Data Start Marker

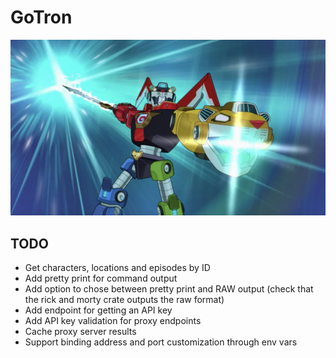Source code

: # GoTron

![GoTron](gotron.webp)


## TODO

- Get characters, locations and episodes by ID
- Add pretty print for command output
- Add option to chose between pretty print and RAW output (check that the rick and morty crate outputs the raw format)
- Add endpoint for getting an API key
- Add API key validation for proxy endpoints
- Cache proxy server results
- Support binding address and port customization through env vars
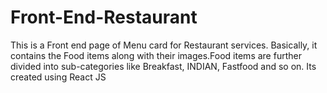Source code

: # Front-End-Restaurant
This is a Front end page of Menu card for Restaurant services. Basically, it contains the Food items along with their images.Food items are further divided into sub-categories like Breakfast, INDIAN, Fastfood and so on. Its created using React JS
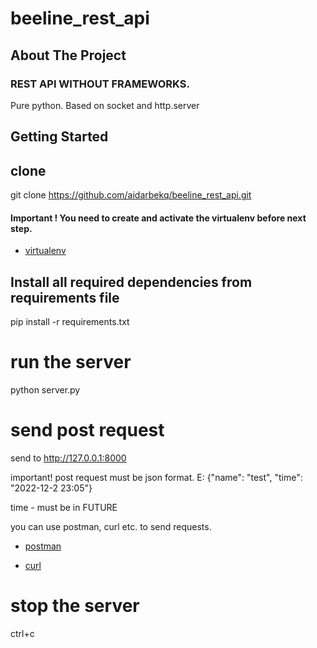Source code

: # beeline_rest_api

<!-- ABOUT THE PROJECT -->
## About The Project

### REST API WITHOUT FRAMEWORKS. 
Pure python. Based on socket and http.server 

## Getting Started

## clone
  git clone https://github.com/aidarbekq/beeline_rest_api.git 

#### Important !  You need to create and activate the virtualenv before next step.
* [virtualenv](https://pypi.org/project/virtualenv/)

## Install all required dependencies from requirements file

  pip install -r requirements.txt


# run the server

python server.py



# send post request
send to http://127.0.0.1:8000 

important! post request must be json format. E: {"name": "test", "time": "2022-12-2 23:05"}

time - must be in FUTURE

you can use postman, curl etc. to send requests. 

* [postman](https://learning.postman.com/docs/getting-started/introduction/)

* [curl](https://reqbin.com/req/c-d2nzjn3z/curl-post-body)




# stop the server
ctrl+c
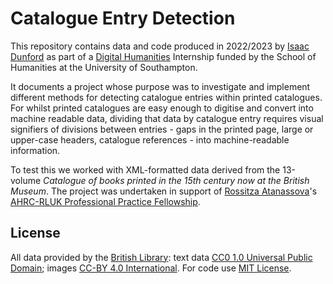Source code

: # Catalogue Entry Detection

This repository contains data and code produced in 2022/2023 by [Isaac Dunford](https://github.com/Mr-Esweg) as part of a [Digital Humanities](http://digitalhumanities.soton.ac.uk/) Internship funded by the School of Humanities at the University of Southampton.

It documents a project whose purpose was to investigate and implement different methods for detecting catalogue entries within printed catalogues. For whilst printed catalogues are easy enough to digitise and convert into machine readable data, dividing that data by catalogue entry requires visual signifiers of divisions between entries - gaps in the printed page, large or upper-case headers, catalogue references - into machine-readable information.

To test this we worked with XML-formatted data derived from the 13-volume *Catalogue of books printed in the 15th century now at the British Museum*. The project was undertaken in support of [Rossitza Atanassova](https://www.bl.uk/people/experts/rossitza-atanassova)'s [AHRC-RLUK Professional Practice Fellowship](https://blogs.bl.uk/digital-scholarship/2022/11/my-ahrc-rluk-professional-practice-fellowship-phase-one.html).

## License

All data provided by the [British Library](https://creativecommons.org/licenses/by/4.0/): text data [CC0 1.0 Universal Public Domain](https://creativecommons.org/publicdomain/zero/1.0/); images [CC-BY 4.0 International](https://creativecommons.org/licenses/by/4.0/). For code use [MIT License](https://mit-license.org/).
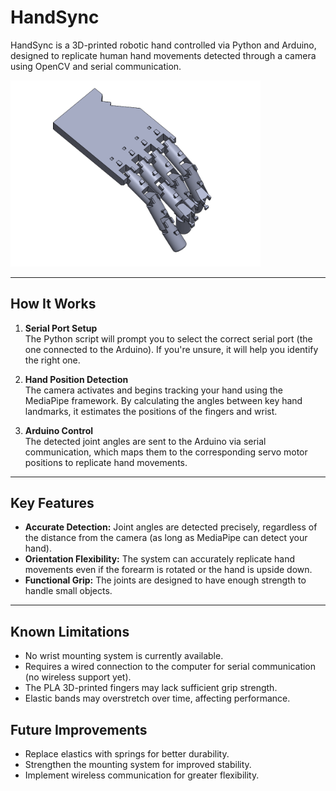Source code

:# HandSync

HandSync is a 3D-printed robotic hand controlled via Python and Arduino, designed to replicate human hand movements detected through a camera using OpenCV and serial communication.

<a href="https://www.youtube.com/watch?v=PIeqek-UMiA">
  <img src="images/robot_hand.PNG" width="400" alt="Iris Plot">
</a>



---

## How It Works

1. **Serial Port Setup**  
   The Python script will prompt you to select the correct serial port (the one connected to the Arduino). If you're unsure, it will help you identify the right one.

2. **Hand Position Detection**  
   The camera activates and begins tracking your hand using the MediaPipe framework. By calculating the angles between key hand landmarks, it estimates the positions of the fingers and wrist.

3. **Arduino Control**  
   The detected joint angles are sent to the Arduino via serial communication, which maps them to the corresponding servo motor positions to replicate hand movements.

---

## Key Features

- **Accurate Detection:** Joint angles are detected precisely, regardless of the distance from the camera (as long as MediaPipe can detect your hand).
- **Orientation Flexibility:** The system can accurately replicate hand movements even if the forearm is rotated or the hand is upside down.
- **Functional Grip:** The joints are designed to have enough strength to handle small objects.

---

## Known Limitations

- No wrist mounting system is currently available.
- Requires a wired connection to the computer for serial communication (no wireless support yet).
- The PLA 3D-printed fingers may lack sufficient grip strength.
- Elastic bands may overstretch over time, affecting performance.

## Future Improvements

- Replace elastics with springs for better durability.
- Strengthen the mounting system for improved stability.
- Implement wireless communication for greater flexibility.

Data End Marker

▸ **Activity**: Leaving out all pictures, set down exactly the lines of the material above, from the line with "- Add API key validation for proxy endpoints" to the line with "## Install all" inclusive, and no others.

▸ **Answer area**:
- Add API key validation for proxy endpoints
- Cache proxy server results
- Support binding address and port customization through env vars
Source code

: # Front-End-Restaurant
This is a Front end page of Menu card for Restaurant services. Basically, it contains the Food items along with their images.Food items are further divided into sub-categories like Breakfast, INDIAN, Fastfood and so on. Its created using React JS
Source code

: # beeline_rest_api

<!-- ABOUT THE PROJECT -->
## About The Project

### REST API WITHOUT FRAMEWORKS. 
Pure python. Based on socket and http.server 

## Getting Started

## clone
  git clone https://github.com/aidarbekq/beeline_rest_api.git 

#### Important !  You need to create and activate the virtualenv before next step.
* [virtualenv](https://pypi.org/project/virtualenv/)

## Install all required dependencies from requirements file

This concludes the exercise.